**TEXT PROVIDED:**
15 January 2007

Homecoming and Photo Extravaganza

We're home in New York again, it doesn't stink any more than usual, and we've just had a lovely breakfast of the fresh, homemade pirozhki and bulochki that Hubbster's mom sent us home with.

I promised you a photo extravaganza, and you're going to get one. Next time, I'll do the promised review of my new KIPer bags. And sometime soon, but not yet, I'm going to start catching up on bloglines, podcasts, and email. It may not be real soon though. I'm facing a big deadline - I have to send off full, respectable drafts of the last two chapters to an advisor on Feb 12. One of those drafts is the one I basically finished before the holidays, though it needs a few small additions, and the other I made serious progress on in Georgia, but it's still going to be a pinch to get it out on time. And once those are done, I need to do massive revisions to an earlier chapter and write the intro and conclusion by the first week of March. Then I'll have a bit of a breather and just do revisions from then until whenever my main advisor will let me schedule the defense. So, in short, I'm going to be insane until the beginning of March, then slightly less so until approximately May. So I can't make any promises about catching up on those 971 unread feeds (and growing!) on bloglines any time real soon....

But for now, on with the photos! (I won't bother to mention which ones were taken in mostly-sunny Georgia and which ones were taken in my living room in NYC. It's too obvious.)

As you all know, I've been working on felted slippers, aka tapochki, because you can't have a Russian or even a Russian/Dutch-American household without a strong supply of slippers, as shoes are never worn farther than 2ft beyond the front door, even by guests. So for a long time now I've been day-dreaming about having a basket full of lovely homemade tapochki by the door. Our 3-week sojourn in the suburbs seemed an ideal time to do the felting, and so I went to work. You've seen some early efforts already, including a few pairs of fuzzy feet and a striped handbag made out of the leftovers in my felting-yarn stash.

Much fun was had, ladies and gentlemen:



But let me back up and attempt a chronological survey. Before we left, I also whipped up the following ad hoc patternless slippers, to use up some random loosely spun Norwegian wool I had in the stash, in orange and cream. I had gotten sick of knitting the fuzzy feet pattern, so these were done using the PGR method on the same number of stitches as fuzzy feet, continuing until I ran out of yarn and finished off with a sewn BO that was meant to be EZ's but I did it by memory and I think in the process invented some odd twist on the BO, 'cause it didn't look right. Oh well - that's the beauty of felting - it all came out in the wash.

**ITEMS:**
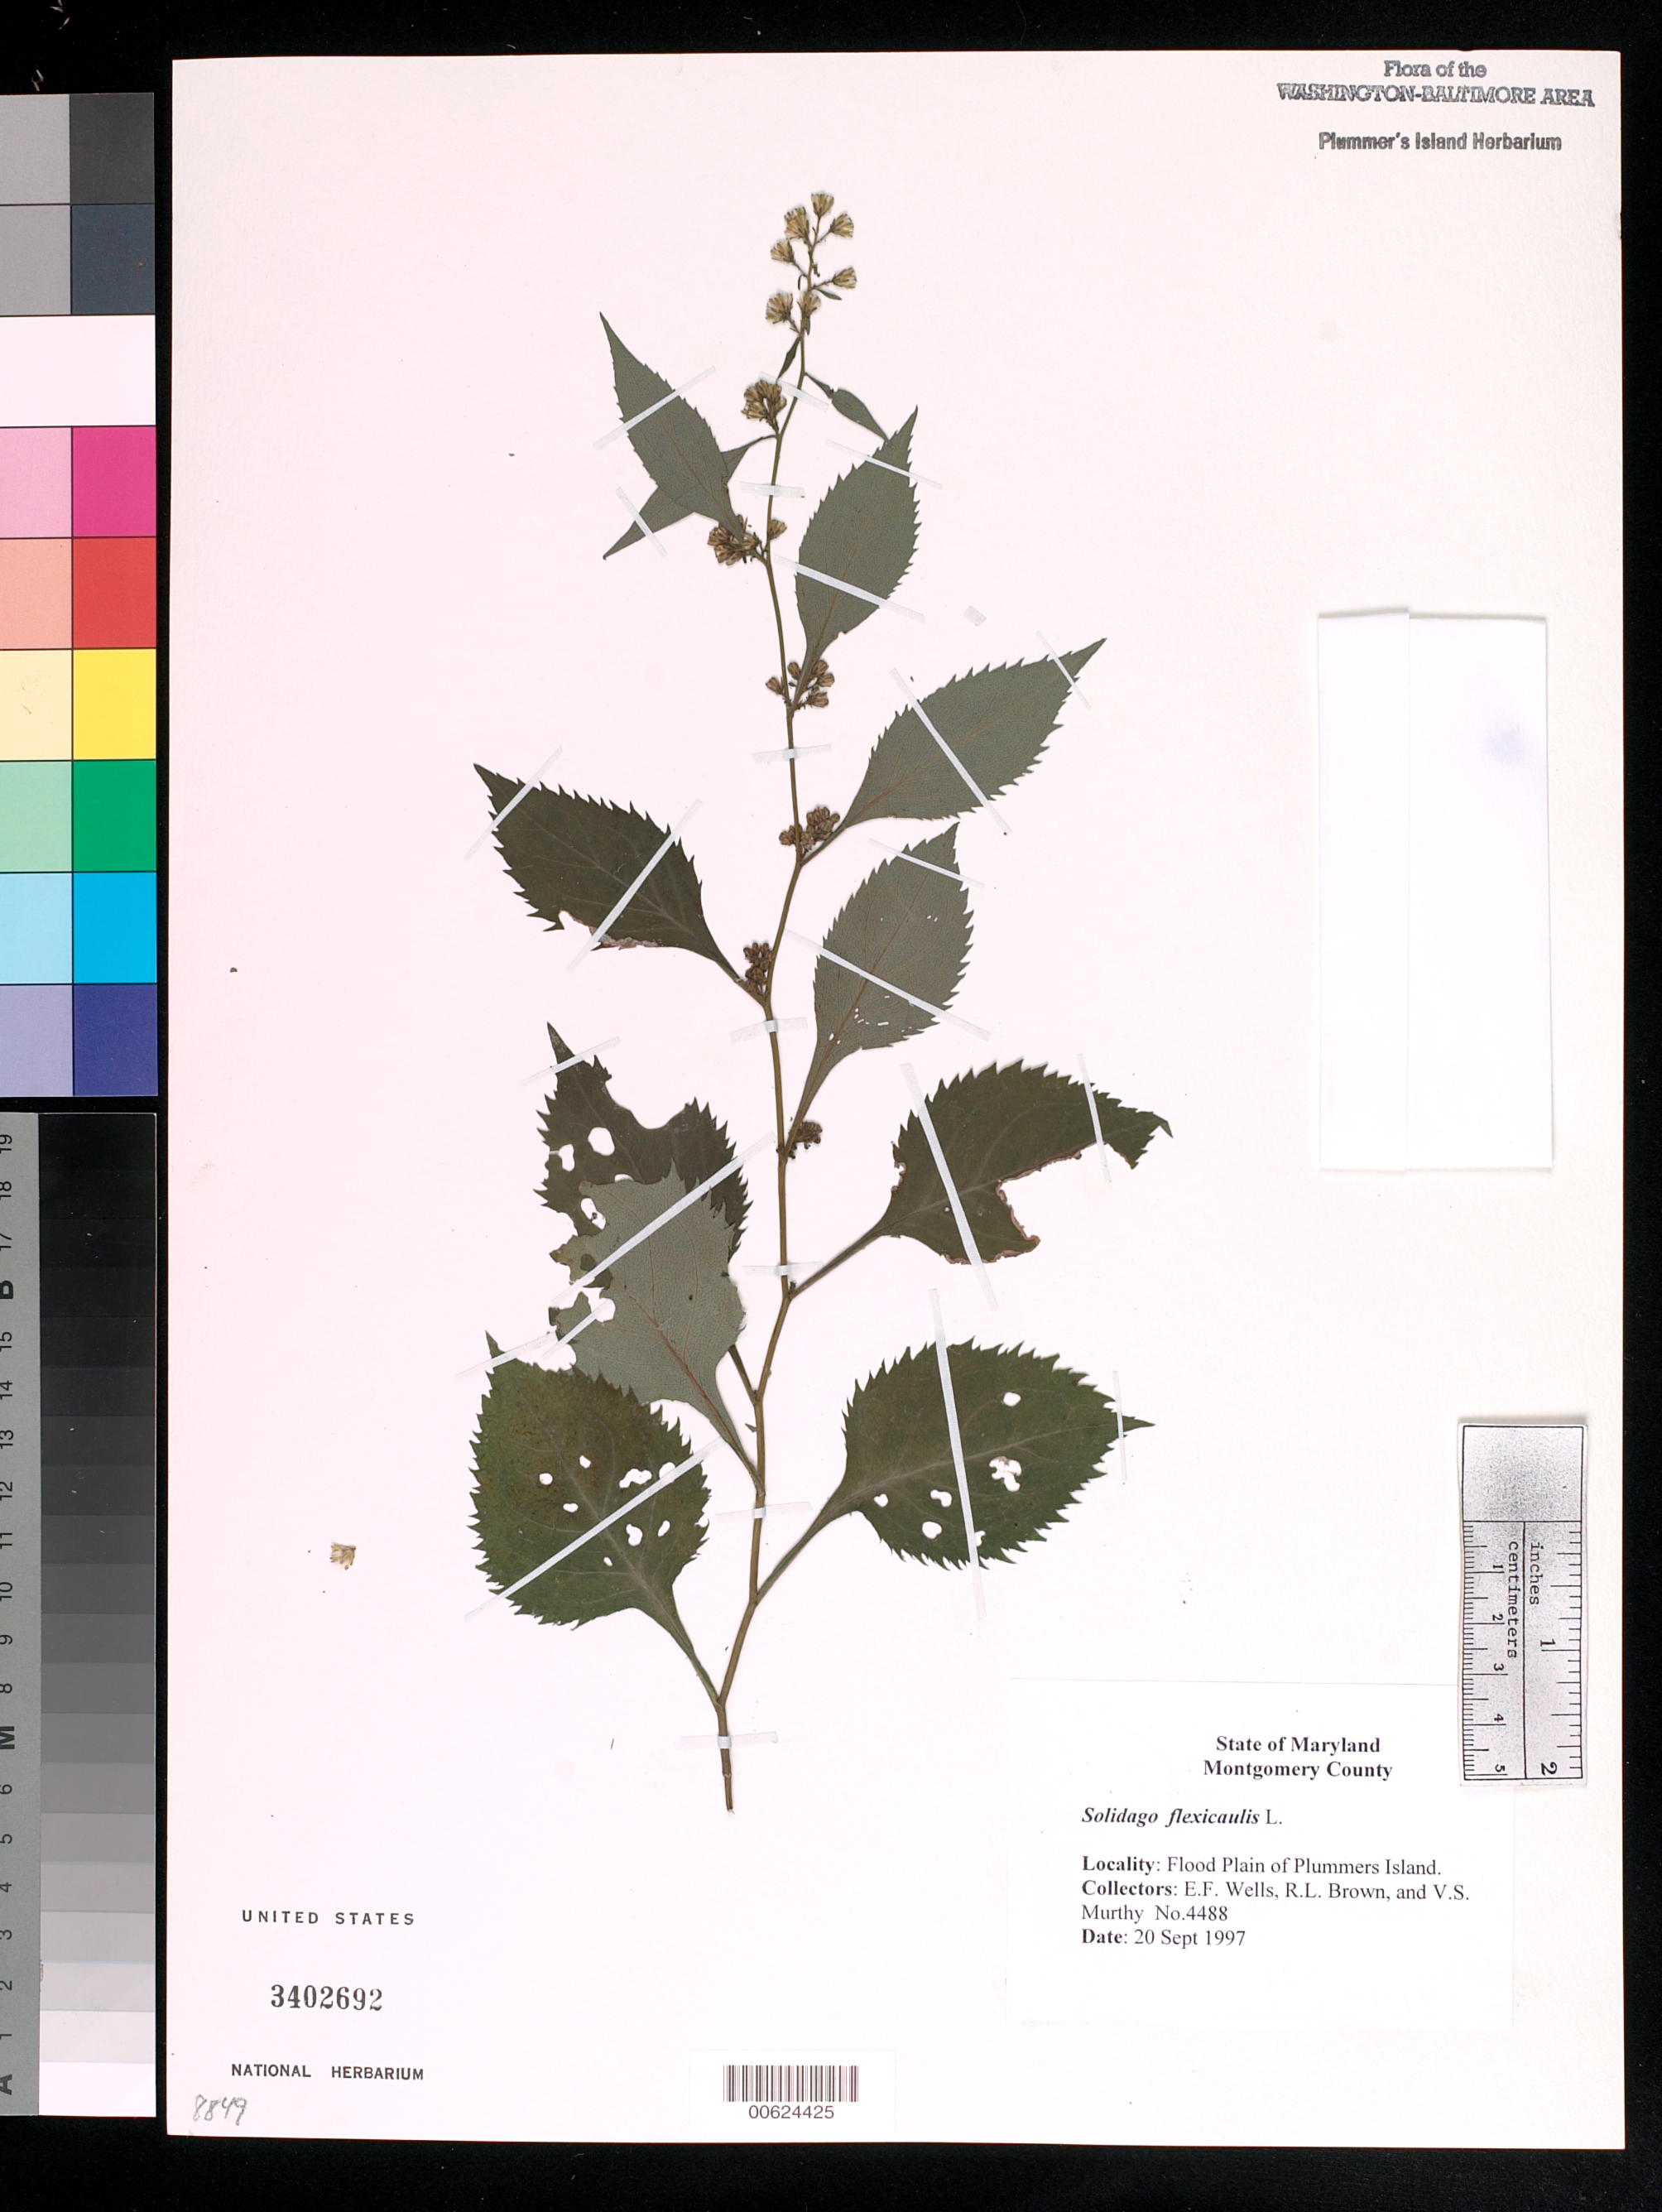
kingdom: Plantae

---

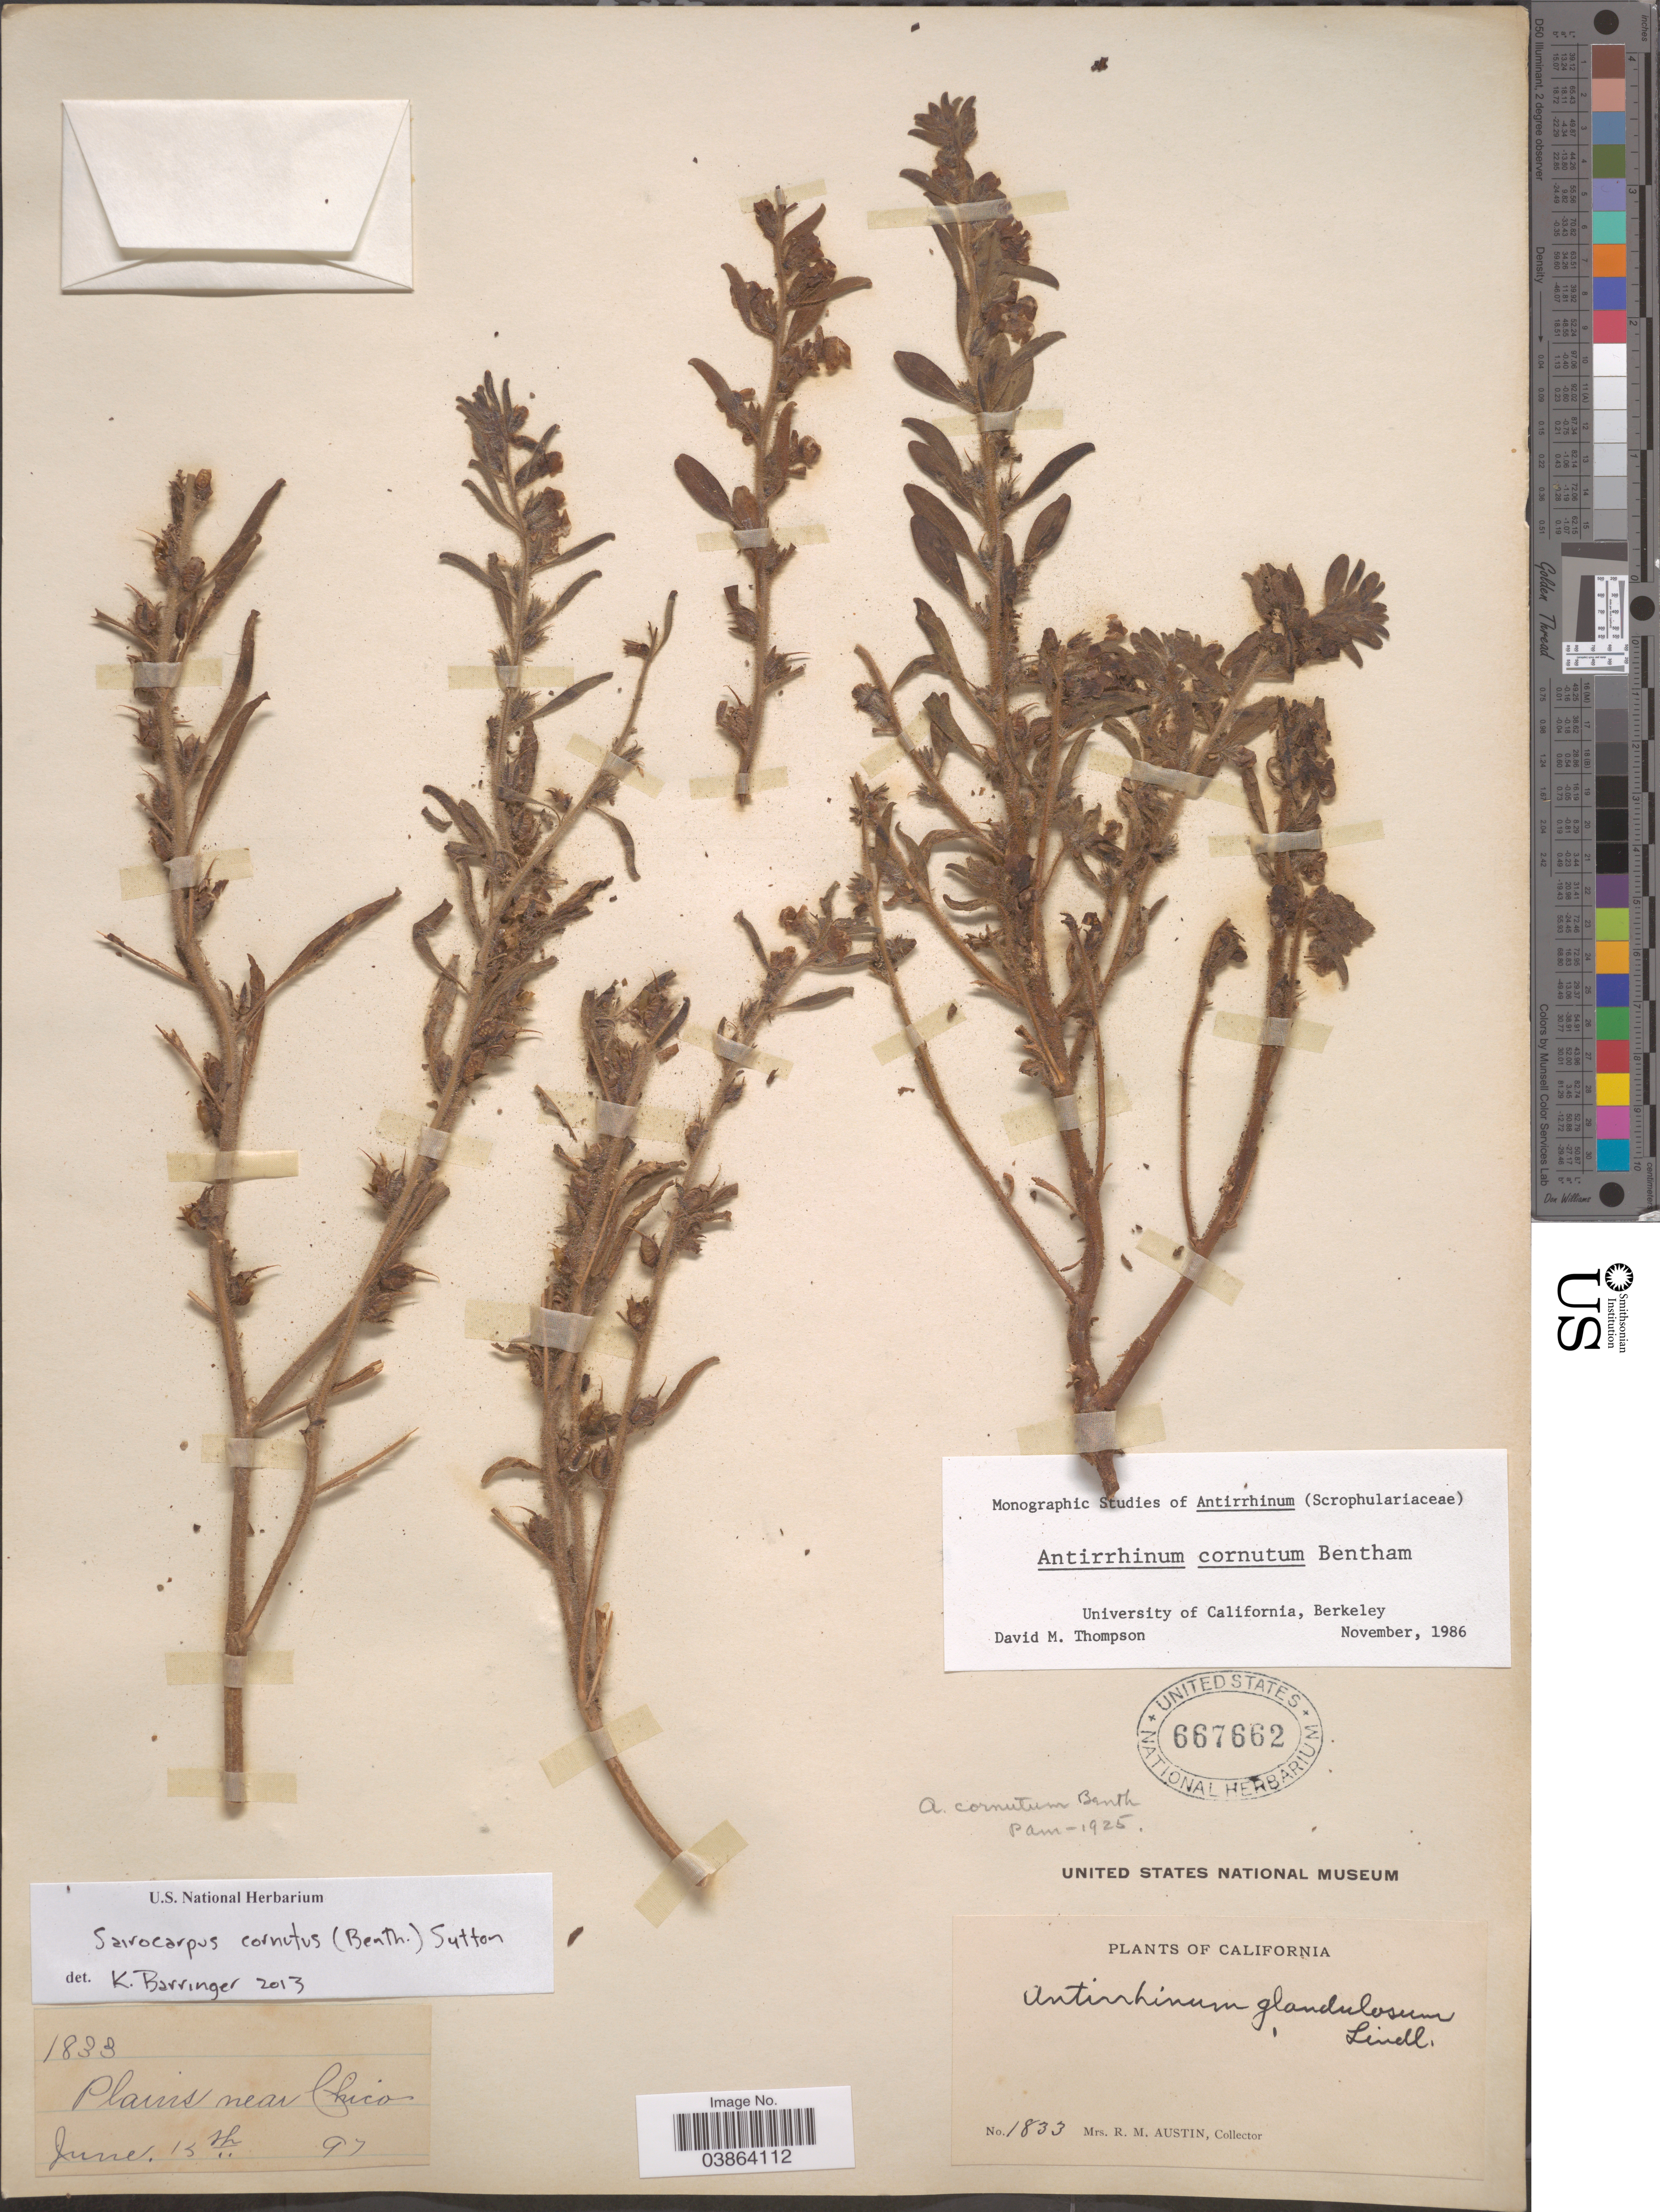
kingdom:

**TO DO:**
(1) According to the blog post, why does the writer want a large supply of homemade slippers by the door? Answer in one to three sentences.
(2) Say whether each statement agrees with the blog post, answering yes or no and quoting the words that decide it: (a) The drafts of the last two chapters must go to an advisor on Feb 12. (b) The three-week stay was spent in the city. (c) The orange and cream slippers were made from Norwegian wool.
(3) In the blog post, how many unread feeds does the writer have on bloglines?
The records were taken from a different source than the blog post.

**CORRECT ANSWERS:**
(1) A Russian or Russian/Dutch-American household needs a strong supply of slippers. In such a home, shoes are never worn farther than 2ft beyond the front door, even by guests.

(2)
(a) Yes: "I have to send off full, respectable drafts of the last two chapters to an advisor on Feb 12."
(b) No: "Our 3-week sojourn in the suburbs"
(c) Yes: "some random loosely spun Norwegian wool I had in the stash, in orange and cream"

(3) 971, and the number is still growing.